Source excerpt:
Kayla Toves speaks at a podium
Kayla Toves speaks in Washington D.C. after she was honored as 2026 Champion for Change at the Center for Native American Youth. (Courtesy photo)

Cultivating Culture Q&A

Kayla Toves spoke with Cultivating Culture about her work in language revitalization and what she's learned living between cultural and academic settings.

Kayla Toves took her own advice and stood up for herself. The senior at Cornell University faced pushback when she recently petitioned the institution to accept Ōlelo Hawaiʻi as her second language required to graduate.

“I made sure to petition for why I believe I deserve to have Ōlelo recognized as my language proficiency here on campus. It ended up working, even though my advisors had told me otherwise,” she told Native News Online. 

Toves was born in Oahu, Hawaii and is Kanaka‘ Oiwi and Acoma Pueblo. From the time she was 3-years-old,  she attended Ōlelo immersion language programs. After her family moved to California, her Ōlelo language fluency waned and added her to the diaspora that other Native Hawaiians experience when they live off the island, further away from culture and the people that create it every day.

The Pūkoʻa Fellows Program is her response to connect kin in the Hawaiian diaspora. The 12-week leadership and advocacy fellowship connects Native Hawaiian college students who have never visited their home islands. It gets them, some for the very first time, to cultural practices and Moʻolelo, stories important to their Pacific Island heritage. That work is done in collaboration with the Center for Native American Youth, which recently honored Toves as a 2026 Champion for Change.

“We have developed a curriculum that teaches them a lot of the main individualist theories surrounding their homelands and how that fits into language and how that fits into all of these cultural aspects that really shape Pacific identity,” she said.

She spoke with Cultivating Culture about her work in language revitalization and what she’s learned living between cultural and academic settings. 

“Don’t be afraid to stand up for yourself,” she said. “As soon as you realize that being Indigenous is almost like a superpower, it’s a different lens, a different way to see the world and good opportunities start coming to you.”

Given data:
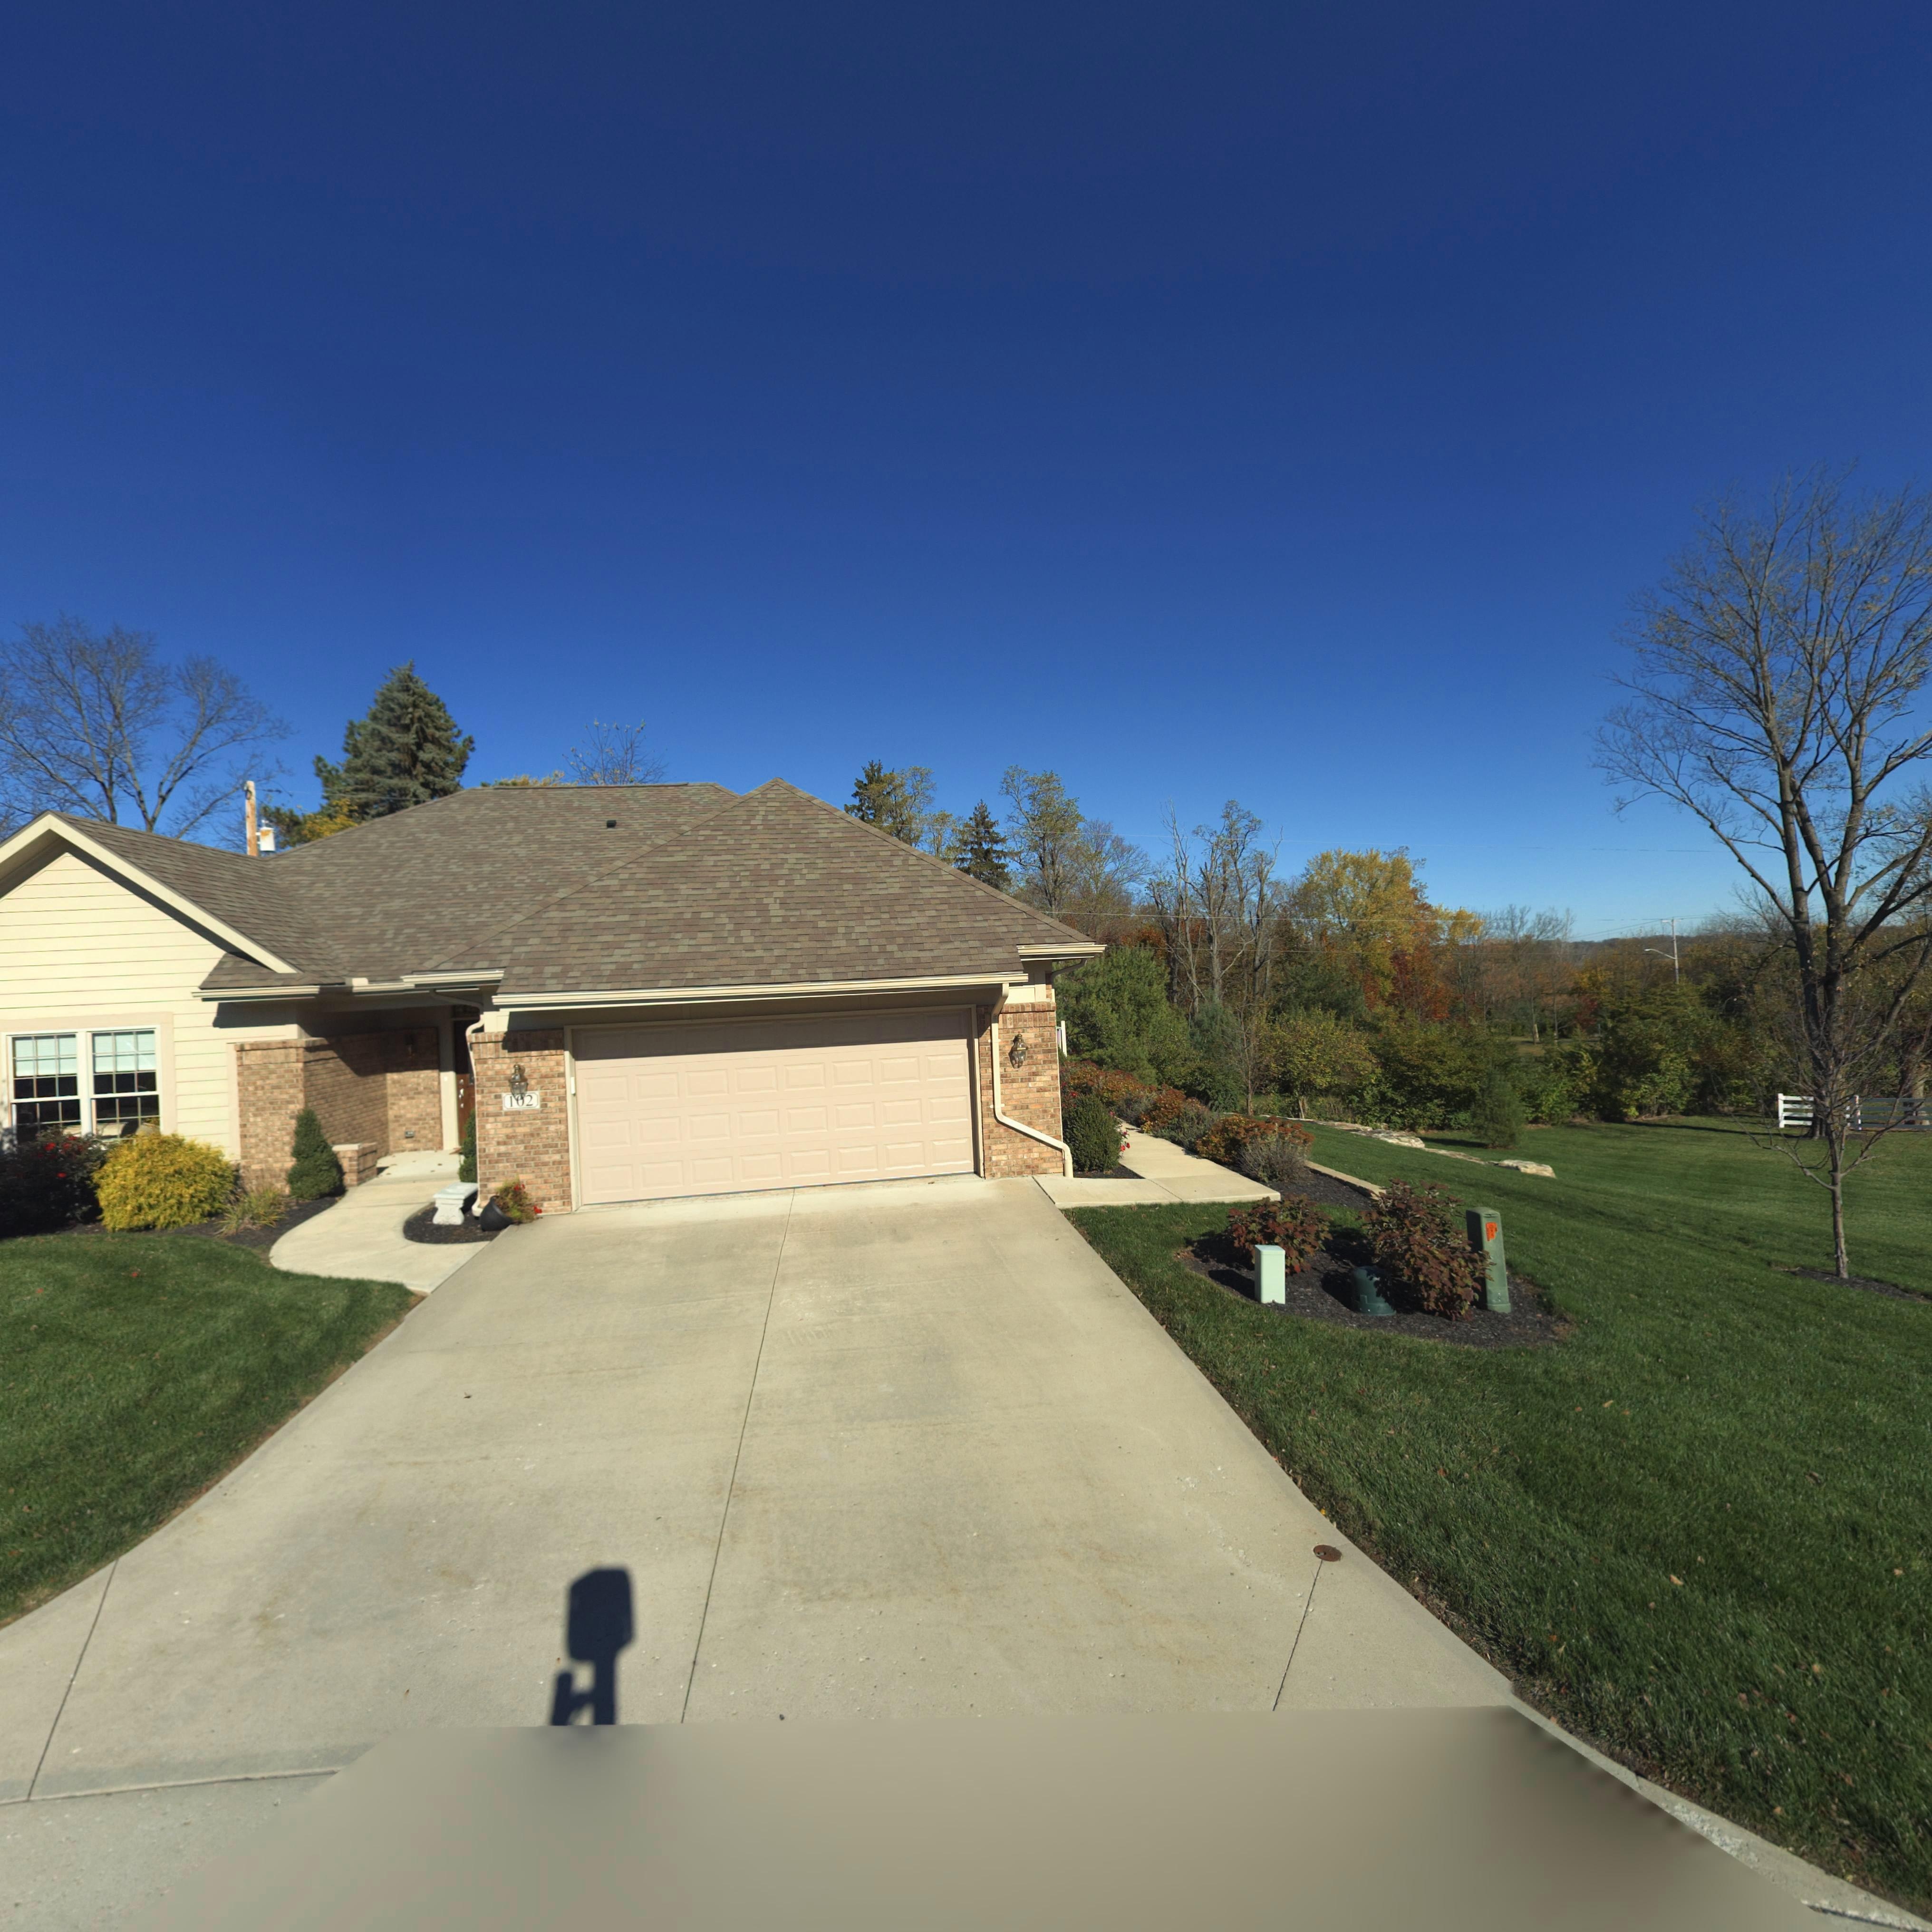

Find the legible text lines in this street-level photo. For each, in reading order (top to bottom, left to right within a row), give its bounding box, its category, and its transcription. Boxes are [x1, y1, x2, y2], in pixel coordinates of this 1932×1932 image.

[509, 1093, 534, 1108] StreetNumber: 1*2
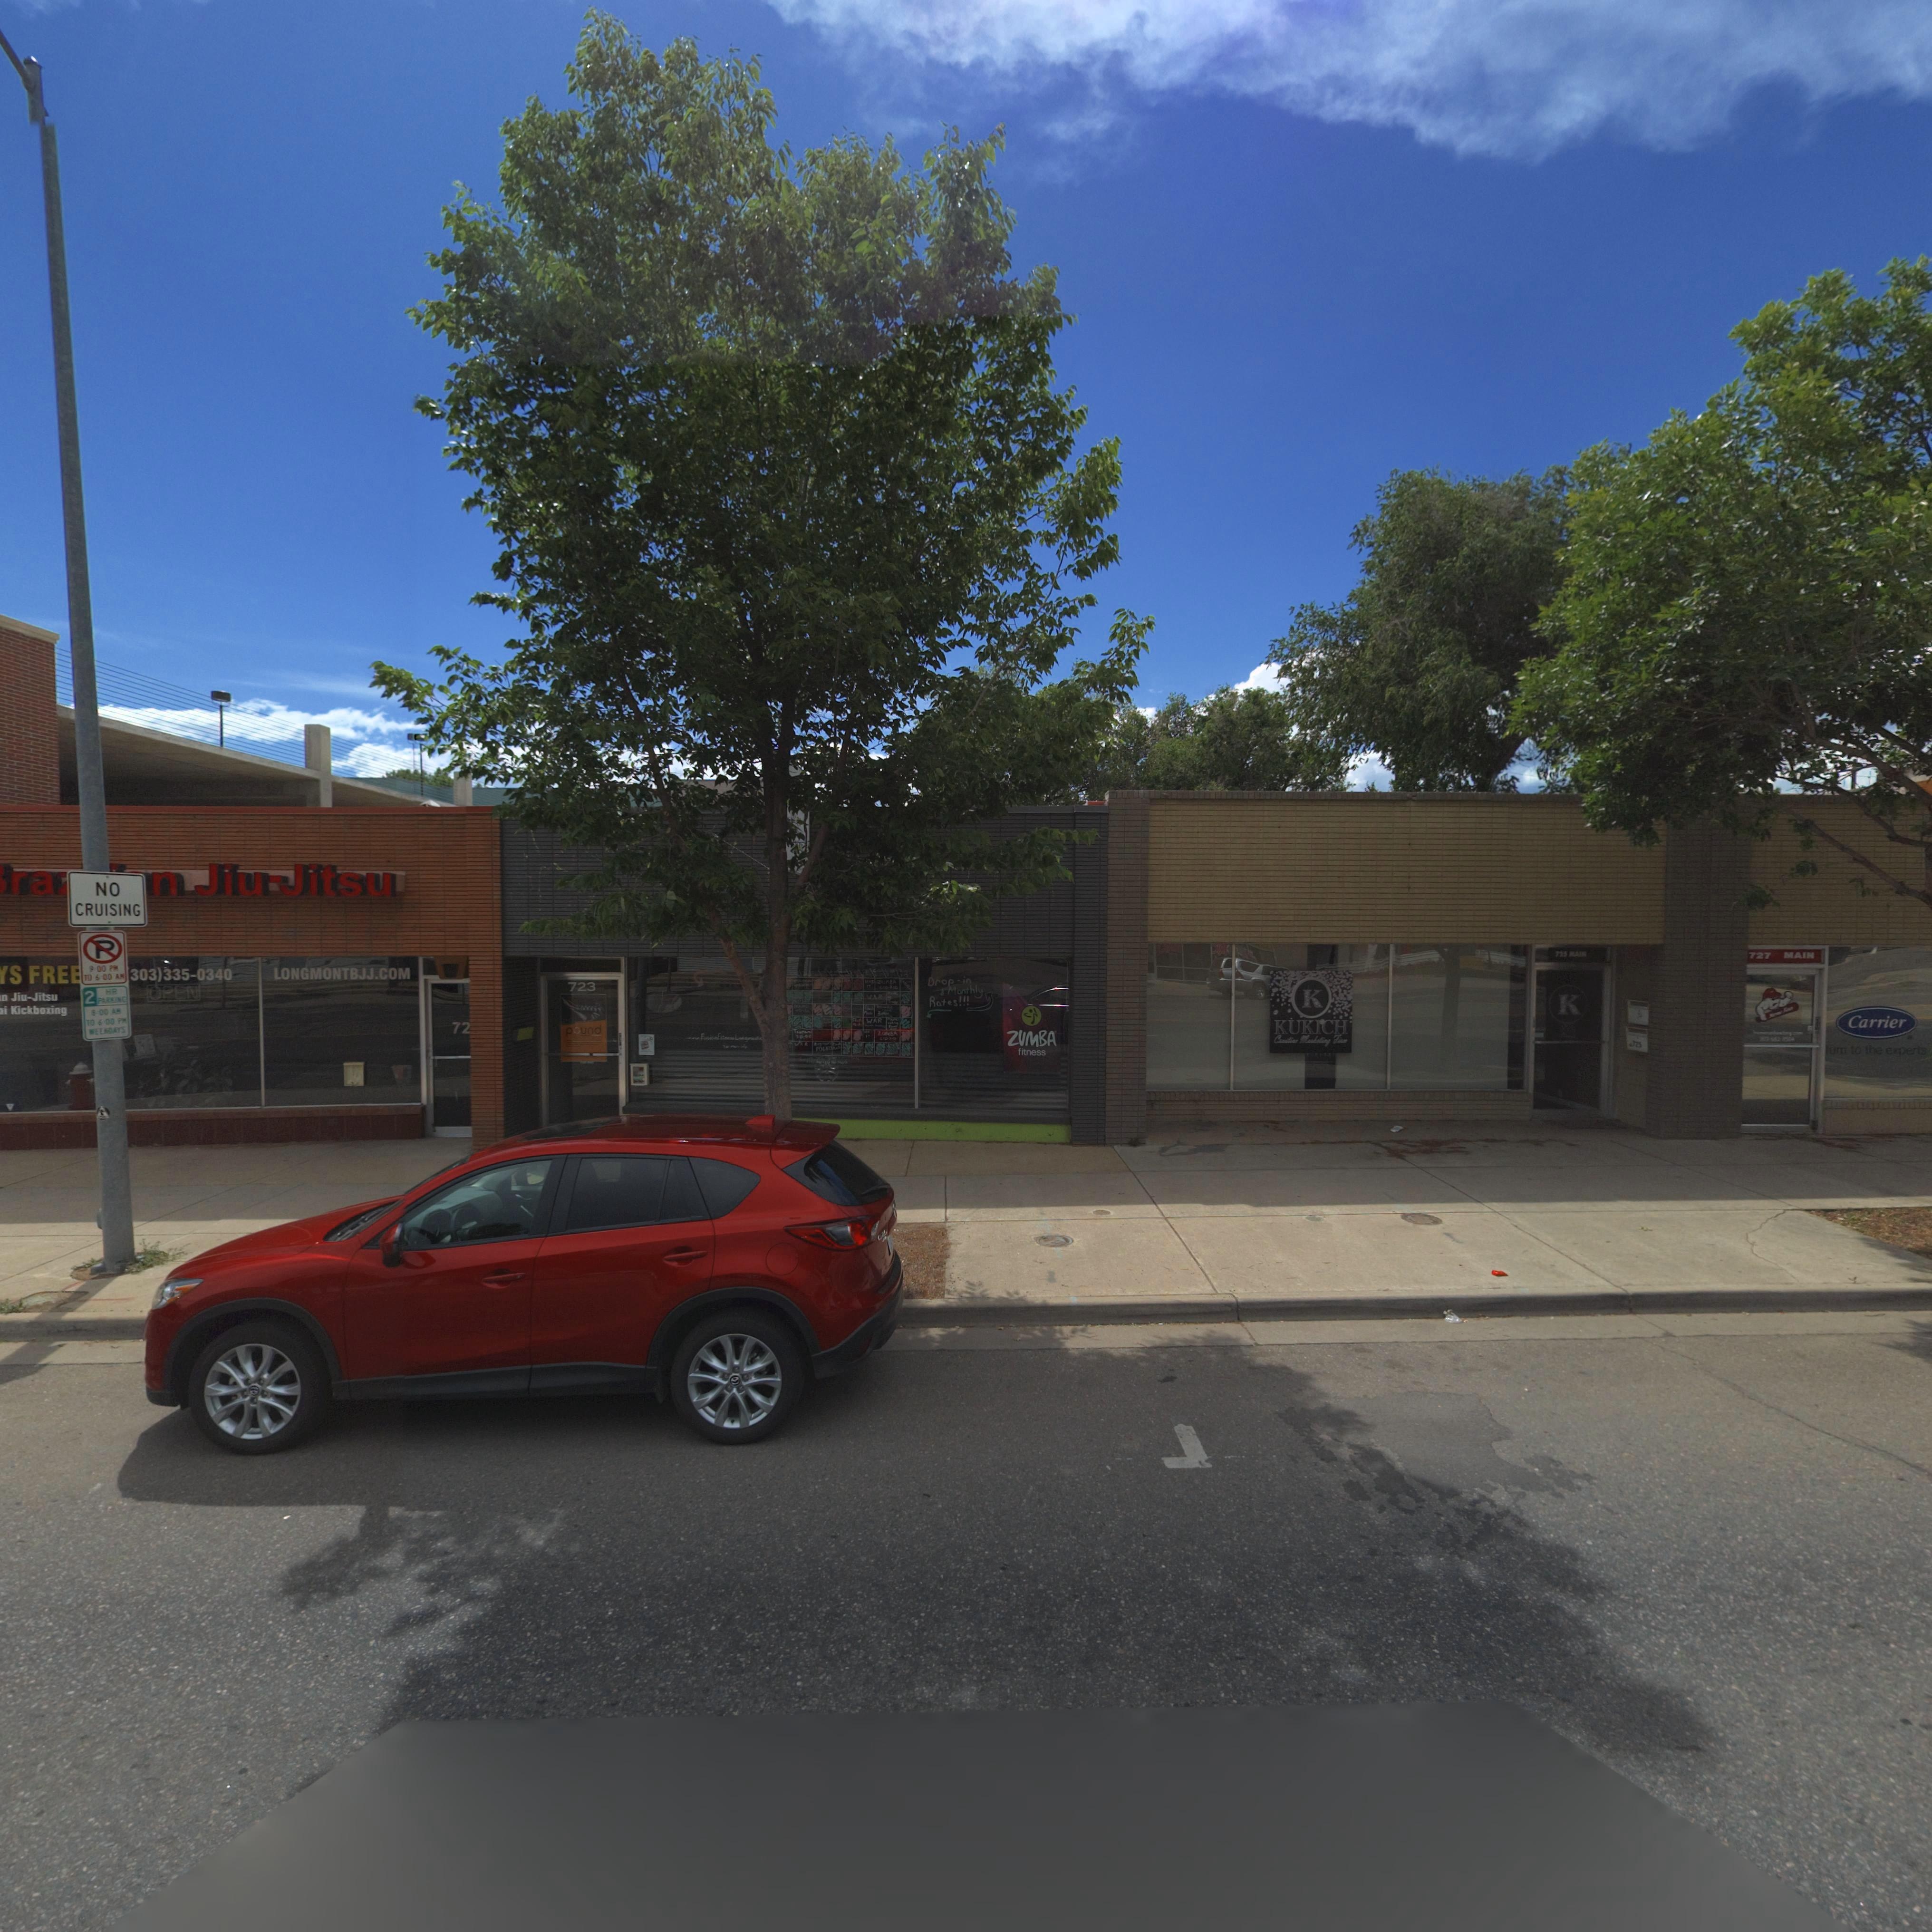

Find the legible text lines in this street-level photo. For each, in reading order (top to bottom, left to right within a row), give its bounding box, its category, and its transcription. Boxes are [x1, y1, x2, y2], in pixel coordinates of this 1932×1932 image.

[10, 861, 391, 897] BusinessName: ra***n Jiu-Jitsu
[1555, 950, 1567, 957] StreetNumber: 725
[1748, 951, 1772, 959] StreetNumber: 727
[1783, 951, 1815, 959] StreetName: MAIN
[567, 981, 597, 992] StreetNumber: 723
[1768, 1005, 1794, 1019] BusinessName: Home Run
[1273, 1019, 1348, 1035] BusinessName: KUKICH
[1632, 1040, 1643, 1049] StreetNumber: 725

Tasks:
1. Revise the listing from its beginning through the line containing "[509, 1093, 534, 1108] StreetNumber: 1*2", replacing "street-level" with "roadside" and leaving everything else unchanged. Omit the pictures from your answer.
2. Carry on with the article about Kayla Toves, starting after its final sentence.

In response:
1.
Find the legible text lines in this roadside photo. For each, in reading order (top to bottom, left to right within a row), give its bounding box, its category, and its transcription. Boxes are [x1, y1, x2, y2], in pixel coordinates of this 1932×1932 image.

[509, 1093, 534, 1108] StreetNumber: 1*2

2.
Parts of this interview have been edited for clarity.

Cultivating Culture: How did you begin to focus on language revitalization?

Kayla Toves: I went to Hawaiian immersion for the first few years of my schooling, and then I ended up moving to California for a while for the rest of my elementary years and a little bit of middle school.

There was a really huge educational shift for me. From learning everything in my native language and then moving to California and having to do everything in English.

That had shifted something in my Hawaiian identity that I hadn’t realized at the time until I grew older and I ended up going to college here in New York. I realized that language was a lot more central to my life.

I went to Kamehameha schools where I had the privilege of taking language courses my entire time there and just being surrounded by a lot of Native educators was something I’d also not appreciated until I came to Cornell. That’s why when I came here, it just became more relevant to my studies that I wanted to focus on language revitalization and language policy.

CC: How do you define language revitalization, does it begin with immersion programs?

Toves: It does begin with immersion programs. I also want to draw back from that as well because I think Native Hawaiians specifically have a really large diasporic community with over 50% of Native Hawaiians living on the continental U.S., living outside of Hawaii and because of that, I could also understand how language revitalization efforts might not be as mobile on the mainland as for the those who don’t live in Hawaii.

I think language revitalization efforts can also start online in some ways, like for those who don’t have access to Native educators or access to elders in their area or other people to speak with.

But definitely at home (in Hawaii) I would say that immersion programs are at the forefront of language revitalization, specifically for Ōlelo Hawaiʻi.

CC: Something profound that is proven from immersion programs, especially those that start young, is that you begin to see not only true revitalization of languages that are lost between generations, but greater connection between kids and their elders. We’ve reported on kids in immersion programs teaching their language to their parents, or other people older. Is that something you’ve experienced?

Toves: Yes, when I was in ʻAha Pūnana Leo, my immersion school, my mom actually had to take Hawaiian courses on the side in order to converse with me at home.

When I would speak with my mom, I would be using things that I had learned in school and then she would also be learning things in those classes.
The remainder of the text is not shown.